## Task goal
Word for word, restate the lines from the start of the data below through the line containing "(polyline (pts (xy 2.54 3.81)".

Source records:
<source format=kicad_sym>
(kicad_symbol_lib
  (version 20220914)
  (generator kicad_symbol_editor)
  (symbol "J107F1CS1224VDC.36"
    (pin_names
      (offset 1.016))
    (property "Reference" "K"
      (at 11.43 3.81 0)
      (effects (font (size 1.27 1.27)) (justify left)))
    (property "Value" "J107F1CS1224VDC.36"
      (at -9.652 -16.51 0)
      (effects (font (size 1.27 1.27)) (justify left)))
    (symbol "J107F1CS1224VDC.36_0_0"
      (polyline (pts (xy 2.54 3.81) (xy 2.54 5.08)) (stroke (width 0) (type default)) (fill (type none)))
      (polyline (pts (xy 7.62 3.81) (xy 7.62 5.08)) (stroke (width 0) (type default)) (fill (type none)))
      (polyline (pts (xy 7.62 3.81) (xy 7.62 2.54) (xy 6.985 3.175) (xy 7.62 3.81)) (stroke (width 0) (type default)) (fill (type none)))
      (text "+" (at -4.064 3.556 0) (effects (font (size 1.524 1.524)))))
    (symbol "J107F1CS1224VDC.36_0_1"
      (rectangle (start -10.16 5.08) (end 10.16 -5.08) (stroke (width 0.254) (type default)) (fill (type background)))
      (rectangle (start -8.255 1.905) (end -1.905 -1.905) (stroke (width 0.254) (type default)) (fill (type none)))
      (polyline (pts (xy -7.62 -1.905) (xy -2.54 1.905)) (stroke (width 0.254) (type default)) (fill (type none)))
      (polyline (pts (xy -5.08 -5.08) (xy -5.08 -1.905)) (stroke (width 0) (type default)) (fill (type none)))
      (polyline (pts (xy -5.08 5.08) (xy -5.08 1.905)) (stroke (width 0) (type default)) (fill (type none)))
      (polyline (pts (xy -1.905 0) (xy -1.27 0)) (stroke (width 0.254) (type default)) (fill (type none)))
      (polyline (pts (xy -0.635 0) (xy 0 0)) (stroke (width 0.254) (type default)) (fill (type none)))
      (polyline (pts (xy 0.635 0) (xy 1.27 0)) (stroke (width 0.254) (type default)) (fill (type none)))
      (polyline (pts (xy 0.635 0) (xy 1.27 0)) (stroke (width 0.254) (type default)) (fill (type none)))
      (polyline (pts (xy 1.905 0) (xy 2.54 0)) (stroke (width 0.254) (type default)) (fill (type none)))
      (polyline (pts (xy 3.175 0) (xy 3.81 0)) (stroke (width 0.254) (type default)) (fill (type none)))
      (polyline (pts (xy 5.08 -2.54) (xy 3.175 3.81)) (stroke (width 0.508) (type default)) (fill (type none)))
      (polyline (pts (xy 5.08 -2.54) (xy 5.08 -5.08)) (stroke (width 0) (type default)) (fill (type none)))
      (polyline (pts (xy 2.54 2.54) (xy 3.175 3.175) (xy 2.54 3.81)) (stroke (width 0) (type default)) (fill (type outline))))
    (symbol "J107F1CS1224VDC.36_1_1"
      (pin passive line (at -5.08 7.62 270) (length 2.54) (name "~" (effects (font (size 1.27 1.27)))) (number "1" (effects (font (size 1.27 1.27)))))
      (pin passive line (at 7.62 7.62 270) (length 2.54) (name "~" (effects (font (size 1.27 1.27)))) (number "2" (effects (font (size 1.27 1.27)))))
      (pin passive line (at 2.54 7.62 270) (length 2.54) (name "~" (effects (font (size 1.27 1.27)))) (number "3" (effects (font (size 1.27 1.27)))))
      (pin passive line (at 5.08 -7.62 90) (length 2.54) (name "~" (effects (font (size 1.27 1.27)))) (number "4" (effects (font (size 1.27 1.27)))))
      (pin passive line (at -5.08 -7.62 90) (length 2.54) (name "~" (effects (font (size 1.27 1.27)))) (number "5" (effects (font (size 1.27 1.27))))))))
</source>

## Result
<source format=kicad_sym>
(kicad_symbol_lib
  (version 20220914)
  (generator kicad_symbol_editor)
  (symbol "J107F1CS1224VDC.36"
    (pin_names
      (offset 1.016))
    (property "Reference" "K"
      (at 11.43 3.81 0)
      (effects (font (size 1.27 1.27)) (justify left)))
    (property "Value" "J107F1CS1224VDC.36"
      (at -9.652 -16.51 0)
      (effects (font (size 1.27 1.27)) (justify left)))
    (symbol "J107F1CS1224VDC.36_0_0"
      (polyline (pts (xy 2.54 3.81) (xy 2.54 5.08)) (stroke (width 0) (type default)) (fill (type none)))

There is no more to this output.